Abstract

The financial report is a report that presents data about the company's finances in a certain period. The importance of a financial report will be a trigger for company management to take various ways so that the company's financial statements always look good. This study uses agency theory, which is a theory that explains the relationship between shareholders (principals) and management (agents), where the agent is tasked with carrying out every order from the principal to improve company performance so that it can put pressure on agents to commit financial statement fraud. The sample of this research is infrastructure, utility, and transportation companies listed on the IDX during the 2018-2020 period, totaling 45 companies so as to obtain 135 research samples. This research was conducted with non-probability sampling technique and purposive sampling method. The tests in this research are pooling test and logistic regression analysis test. This study states that the variables of financial stability, nature of industry, and the ratio of total accruals have a positive and significant effect on the possibility of fraudulent financial reporting.

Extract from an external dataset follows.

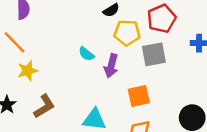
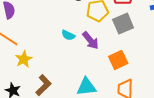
purple arrow: (111, 66) -> (90, 40), turned -42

The financial target variable has a negative and significant effect on the possibility of fraudulent financial reporting. Meanwhile, external pressure, ineffective monitoring, change in auditor, CEO's education, frequent number of CEO's pictures, and state-owned enterprises variables have no significant effect on the possibility of fraudulent financial reporting. Suggestions for further researchers are to add other independent variables such as personal financial needs, CEO duality, change in directors, and political connection as variables that can trigger financial statement fraud.